As we discussed before, coeff_1 explains the amount of snowfall. So that validation by station can explain more on the total snow. When we want to explain the snow peak, validation by year becomes a primary factor. However, the value is not very high in both year and validation. It means that both of the two features are not a very good explaination of the coefficient value. 


## Analysis of correlation between percipitation across locations

### Plot Mean and Eigen Vectors
![PRCP1.png](r_figures/PRCP1_SSSSBBBB.png)
The PRCP Mean plot shows that July and August are the peak of the rainfall in New Mexico. 

The PRCP Eigen Vector1 is correlated to the average rainfall. And the PRCP Eigen Vector2 is related to the time of the rainfall. We can see that there is a peak in October, so the Eigen Vector2 has a negative peak to represent the peak. 

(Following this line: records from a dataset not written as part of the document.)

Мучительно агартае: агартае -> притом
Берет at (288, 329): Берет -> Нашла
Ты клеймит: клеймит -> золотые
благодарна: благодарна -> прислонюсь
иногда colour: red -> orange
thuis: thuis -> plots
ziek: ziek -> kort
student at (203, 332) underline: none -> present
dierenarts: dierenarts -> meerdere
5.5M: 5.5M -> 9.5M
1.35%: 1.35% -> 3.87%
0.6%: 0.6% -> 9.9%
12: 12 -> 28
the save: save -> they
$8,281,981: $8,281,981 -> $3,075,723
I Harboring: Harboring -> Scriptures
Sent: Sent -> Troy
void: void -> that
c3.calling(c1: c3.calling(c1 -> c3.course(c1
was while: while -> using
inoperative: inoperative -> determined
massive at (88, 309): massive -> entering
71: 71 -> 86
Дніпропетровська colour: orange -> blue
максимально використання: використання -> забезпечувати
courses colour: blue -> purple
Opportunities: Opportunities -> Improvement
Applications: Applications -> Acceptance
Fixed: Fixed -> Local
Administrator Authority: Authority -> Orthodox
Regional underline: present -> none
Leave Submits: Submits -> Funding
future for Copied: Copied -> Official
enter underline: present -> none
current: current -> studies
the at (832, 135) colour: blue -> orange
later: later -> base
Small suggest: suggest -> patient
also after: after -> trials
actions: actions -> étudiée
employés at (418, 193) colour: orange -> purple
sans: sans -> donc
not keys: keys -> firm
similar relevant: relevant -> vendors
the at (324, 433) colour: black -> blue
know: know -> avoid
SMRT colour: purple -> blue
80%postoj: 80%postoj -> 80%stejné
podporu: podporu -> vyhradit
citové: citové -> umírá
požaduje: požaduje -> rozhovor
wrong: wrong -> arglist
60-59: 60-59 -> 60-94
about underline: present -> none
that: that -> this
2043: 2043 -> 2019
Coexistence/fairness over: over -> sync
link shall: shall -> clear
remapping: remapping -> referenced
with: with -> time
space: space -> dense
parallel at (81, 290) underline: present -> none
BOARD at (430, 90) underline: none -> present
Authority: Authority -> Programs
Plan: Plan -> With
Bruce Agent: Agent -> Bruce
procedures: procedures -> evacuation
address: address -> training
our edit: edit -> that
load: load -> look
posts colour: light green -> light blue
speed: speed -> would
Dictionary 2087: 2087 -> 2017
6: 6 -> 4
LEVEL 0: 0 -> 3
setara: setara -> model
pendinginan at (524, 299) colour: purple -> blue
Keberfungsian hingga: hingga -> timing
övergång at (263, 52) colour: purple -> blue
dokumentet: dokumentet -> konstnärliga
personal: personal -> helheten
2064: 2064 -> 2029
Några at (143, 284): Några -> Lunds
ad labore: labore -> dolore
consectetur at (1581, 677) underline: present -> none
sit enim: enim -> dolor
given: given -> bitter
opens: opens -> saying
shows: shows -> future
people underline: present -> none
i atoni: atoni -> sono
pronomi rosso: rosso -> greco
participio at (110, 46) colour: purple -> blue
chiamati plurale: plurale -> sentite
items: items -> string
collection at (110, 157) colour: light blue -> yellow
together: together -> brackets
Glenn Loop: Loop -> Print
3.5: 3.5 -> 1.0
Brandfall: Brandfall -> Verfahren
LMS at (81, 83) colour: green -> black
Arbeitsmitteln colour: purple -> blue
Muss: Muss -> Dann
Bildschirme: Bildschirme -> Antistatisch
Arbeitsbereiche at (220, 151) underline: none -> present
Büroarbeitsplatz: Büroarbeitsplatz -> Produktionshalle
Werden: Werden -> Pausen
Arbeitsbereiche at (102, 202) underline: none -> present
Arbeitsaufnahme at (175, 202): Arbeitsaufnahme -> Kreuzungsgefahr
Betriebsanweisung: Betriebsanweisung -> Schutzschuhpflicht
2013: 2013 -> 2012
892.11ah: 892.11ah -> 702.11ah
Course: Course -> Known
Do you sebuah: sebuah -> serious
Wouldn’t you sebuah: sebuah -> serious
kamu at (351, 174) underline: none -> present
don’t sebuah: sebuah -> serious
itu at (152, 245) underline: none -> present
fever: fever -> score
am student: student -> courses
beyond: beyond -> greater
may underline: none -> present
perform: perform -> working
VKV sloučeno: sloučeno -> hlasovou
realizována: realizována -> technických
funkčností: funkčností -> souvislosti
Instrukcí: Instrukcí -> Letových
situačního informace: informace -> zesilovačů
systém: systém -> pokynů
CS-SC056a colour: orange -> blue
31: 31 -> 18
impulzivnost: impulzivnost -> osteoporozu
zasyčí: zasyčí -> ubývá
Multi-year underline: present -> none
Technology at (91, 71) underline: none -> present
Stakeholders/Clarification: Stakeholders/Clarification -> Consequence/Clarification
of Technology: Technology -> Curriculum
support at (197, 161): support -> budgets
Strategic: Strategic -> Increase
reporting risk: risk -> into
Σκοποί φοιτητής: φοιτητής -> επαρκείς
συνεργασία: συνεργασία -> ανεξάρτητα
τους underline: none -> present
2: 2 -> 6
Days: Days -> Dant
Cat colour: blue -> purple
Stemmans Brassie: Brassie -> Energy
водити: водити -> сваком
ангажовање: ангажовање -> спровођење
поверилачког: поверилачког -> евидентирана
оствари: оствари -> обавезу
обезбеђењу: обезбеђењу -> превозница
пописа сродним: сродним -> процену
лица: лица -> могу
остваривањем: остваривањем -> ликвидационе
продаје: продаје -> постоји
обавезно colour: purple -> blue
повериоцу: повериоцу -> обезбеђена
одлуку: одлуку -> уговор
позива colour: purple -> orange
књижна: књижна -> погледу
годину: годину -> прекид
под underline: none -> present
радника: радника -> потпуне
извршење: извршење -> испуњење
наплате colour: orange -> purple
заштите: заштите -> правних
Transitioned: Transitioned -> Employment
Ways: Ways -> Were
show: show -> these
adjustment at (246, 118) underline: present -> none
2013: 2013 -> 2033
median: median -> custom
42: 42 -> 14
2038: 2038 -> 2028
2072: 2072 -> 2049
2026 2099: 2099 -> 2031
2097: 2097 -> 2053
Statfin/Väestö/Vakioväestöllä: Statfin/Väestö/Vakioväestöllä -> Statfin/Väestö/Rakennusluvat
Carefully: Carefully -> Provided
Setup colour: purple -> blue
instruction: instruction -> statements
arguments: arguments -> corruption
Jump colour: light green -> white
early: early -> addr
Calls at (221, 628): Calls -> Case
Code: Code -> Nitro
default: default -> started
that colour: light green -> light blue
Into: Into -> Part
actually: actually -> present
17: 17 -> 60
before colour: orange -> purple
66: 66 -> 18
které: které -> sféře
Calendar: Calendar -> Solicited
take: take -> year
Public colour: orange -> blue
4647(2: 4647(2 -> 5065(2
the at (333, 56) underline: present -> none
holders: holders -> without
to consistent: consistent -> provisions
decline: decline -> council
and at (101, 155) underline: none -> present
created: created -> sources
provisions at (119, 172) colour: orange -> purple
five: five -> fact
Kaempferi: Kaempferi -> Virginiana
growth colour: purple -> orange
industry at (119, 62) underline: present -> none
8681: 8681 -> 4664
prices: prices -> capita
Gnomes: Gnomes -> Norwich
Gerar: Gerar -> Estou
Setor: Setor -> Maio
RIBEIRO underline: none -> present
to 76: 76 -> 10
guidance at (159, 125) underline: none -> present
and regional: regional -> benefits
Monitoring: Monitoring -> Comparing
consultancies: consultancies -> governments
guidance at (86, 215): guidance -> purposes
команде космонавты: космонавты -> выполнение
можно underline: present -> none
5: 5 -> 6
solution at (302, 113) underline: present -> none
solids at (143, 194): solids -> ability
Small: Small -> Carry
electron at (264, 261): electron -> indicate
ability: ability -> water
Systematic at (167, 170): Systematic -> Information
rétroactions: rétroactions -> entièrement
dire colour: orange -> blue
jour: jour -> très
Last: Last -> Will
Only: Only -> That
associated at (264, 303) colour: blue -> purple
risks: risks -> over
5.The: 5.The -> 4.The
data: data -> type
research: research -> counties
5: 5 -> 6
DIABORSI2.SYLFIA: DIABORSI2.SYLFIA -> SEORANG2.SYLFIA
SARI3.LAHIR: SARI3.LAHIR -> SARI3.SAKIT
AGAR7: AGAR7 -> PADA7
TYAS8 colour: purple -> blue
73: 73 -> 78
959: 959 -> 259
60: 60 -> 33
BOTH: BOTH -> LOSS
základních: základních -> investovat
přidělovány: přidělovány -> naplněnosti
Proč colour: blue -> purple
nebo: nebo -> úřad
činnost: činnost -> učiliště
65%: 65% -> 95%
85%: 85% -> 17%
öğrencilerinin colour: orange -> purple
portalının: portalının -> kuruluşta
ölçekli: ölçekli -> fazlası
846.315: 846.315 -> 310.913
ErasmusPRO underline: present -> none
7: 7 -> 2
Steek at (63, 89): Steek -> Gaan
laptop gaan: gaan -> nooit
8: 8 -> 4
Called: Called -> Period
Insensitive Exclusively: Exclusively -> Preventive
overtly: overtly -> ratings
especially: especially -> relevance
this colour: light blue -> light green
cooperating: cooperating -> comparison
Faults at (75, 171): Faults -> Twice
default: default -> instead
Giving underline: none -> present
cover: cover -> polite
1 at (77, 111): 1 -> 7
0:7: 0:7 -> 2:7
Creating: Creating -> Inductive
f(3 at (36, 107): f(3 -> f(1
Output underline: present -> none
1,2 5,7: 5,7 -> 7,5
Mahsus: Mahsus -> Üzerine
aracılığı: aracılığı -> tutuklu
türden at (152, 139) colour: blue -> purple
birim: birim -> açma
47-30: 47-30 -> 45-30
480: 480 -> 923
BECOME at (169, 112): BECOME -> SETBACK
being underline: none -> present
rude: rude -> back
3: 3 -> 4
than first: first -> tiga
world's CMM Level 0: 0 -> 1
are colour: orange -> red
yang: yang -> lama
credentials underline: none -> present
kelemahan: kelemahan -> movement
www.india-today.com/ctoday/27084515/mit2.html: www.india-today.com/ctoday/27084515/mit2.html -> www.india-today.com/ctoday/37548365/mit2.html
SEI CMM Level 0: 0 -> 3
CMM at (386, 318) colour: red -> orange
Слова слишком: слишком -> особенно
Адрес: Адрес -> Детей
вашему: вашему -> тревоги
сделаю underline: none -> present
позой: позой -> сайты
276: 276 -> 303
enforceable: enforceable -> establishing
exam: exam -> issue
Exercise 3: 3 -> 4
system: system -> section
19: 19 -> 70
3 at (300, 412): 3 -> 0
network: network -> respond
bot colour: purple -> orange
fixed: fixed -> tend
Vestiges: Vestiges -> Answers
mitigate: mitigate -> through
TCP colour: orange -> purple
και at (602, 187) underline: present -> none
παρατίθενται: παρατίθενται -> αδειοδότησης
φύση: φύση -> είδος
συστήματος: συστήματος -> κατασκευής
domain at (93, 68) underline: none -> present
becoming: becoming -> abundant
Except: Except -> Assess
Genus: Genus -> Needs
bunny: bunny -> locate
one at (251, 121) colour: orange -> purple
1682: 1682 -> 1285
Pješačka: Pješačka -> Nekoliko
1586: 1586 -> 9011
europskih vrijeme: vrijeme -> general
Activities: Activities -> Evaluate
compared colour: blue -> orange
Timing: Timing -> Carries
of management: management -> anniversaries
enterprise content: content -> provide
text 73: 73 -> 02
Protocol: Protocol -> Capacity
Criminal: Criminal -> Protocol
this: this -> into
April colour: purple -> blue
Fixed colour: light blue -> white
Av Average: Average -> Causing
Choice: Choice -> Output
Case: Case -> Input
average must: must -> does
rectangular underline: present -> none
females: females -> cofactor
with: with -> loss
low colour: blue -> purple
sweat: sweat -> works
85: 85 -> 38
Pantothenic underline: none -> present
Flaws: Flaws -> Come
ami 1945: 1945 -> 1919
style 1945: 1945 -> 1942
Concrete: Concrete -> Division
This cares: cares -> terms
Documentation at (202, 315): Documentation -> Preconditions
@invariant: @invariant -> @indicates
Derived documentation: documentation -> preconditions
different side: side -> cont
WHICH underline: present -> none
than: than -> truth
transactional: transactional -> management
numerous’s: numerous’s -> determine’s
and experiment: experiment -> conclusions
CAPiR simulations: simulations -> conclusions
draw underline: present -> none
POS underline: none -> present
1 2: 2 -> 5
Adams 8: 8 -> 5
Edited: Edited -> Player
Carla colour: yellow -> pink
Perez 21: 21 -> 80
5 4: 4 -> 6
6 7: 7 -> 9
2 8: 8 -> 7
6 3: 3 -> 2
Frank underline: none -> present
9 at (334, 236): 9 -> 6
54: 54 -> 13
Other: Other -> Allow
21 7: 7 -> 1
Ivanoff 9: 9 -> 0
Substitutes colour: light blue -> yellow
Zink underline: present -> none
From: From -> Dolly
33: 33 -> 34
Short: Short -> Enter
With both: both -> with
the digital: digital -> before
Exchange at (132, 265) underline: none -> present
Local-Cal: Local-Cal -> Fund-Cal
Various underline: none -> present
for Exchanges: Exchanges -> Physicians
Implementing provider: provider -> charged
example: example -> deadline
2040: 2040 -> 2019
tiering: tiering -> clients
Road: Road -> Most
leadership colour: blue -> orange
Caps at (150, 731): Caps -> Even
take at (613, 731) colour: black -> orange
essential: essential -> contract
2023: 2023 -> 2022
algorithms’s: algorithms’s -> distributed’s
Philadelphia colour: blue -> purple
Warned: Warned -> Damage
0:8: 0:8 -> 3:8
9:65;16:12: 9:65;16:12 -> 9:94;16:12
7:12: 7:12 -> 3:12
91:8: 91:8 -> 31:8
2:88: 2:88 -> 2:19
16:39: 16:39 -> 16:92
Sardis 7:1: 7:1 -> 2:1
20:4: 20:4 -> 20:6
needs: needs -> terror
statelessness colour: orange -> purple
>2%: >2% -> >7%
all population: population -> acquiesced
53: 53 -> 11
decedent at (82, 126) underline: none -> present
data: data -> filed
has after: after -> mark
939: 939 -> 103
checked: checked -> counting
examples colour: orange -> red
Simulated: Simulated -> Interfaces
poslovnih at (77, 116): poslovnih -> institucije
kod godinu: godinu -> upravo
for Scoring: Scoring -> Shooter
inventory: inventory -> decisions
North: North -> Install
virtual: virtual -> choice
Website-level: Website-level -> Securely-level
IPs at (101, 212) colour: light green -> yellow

### Definition of statistical test
![PRCP2.png](r_figures/PRCP2_SSSSBBBB.png)

This plot displays a histogram of the resulting p-values. The null hypothesis for this example is that the probability of it raining on any given day is independent for the two stations. 

We can see that the most of the significance in our data is quite low so that the null hypothesis is rejected. 

It shows that the data is related to each other on whether it will rain or not. 

### correlations matrix
![PRCP3.png](r_figures/PRCP3_SSSSBBBB.png)
The X & Y labels represent the index of a station. The color of the dot represents the significance of the p-value for those two stations. 

The first 25 stations are strongly related to each others. The first 75 stations are related to each others to some extent. 

The top 5 related stations are:

USC00299657 , USC00292810 , US1NMSM0005 , US1NMBR0053, US1NMSM0007 

### PCA analysis
![PRCP3.png](r_figures/PRCP4_SSSSBBBB.png)
The images show the eigen vectors that are reordered by rows and columns of the matrix. It can make the grouping of the stations more evident. The first 50 stations in the top 2 images (eigen vector 1 and 2) are correlated with each other. The bottom left image shows the last 25 stations are related to each other in eigen vector 3. The bottom right image shows that the first 25 stations are related in whether it will rain or not.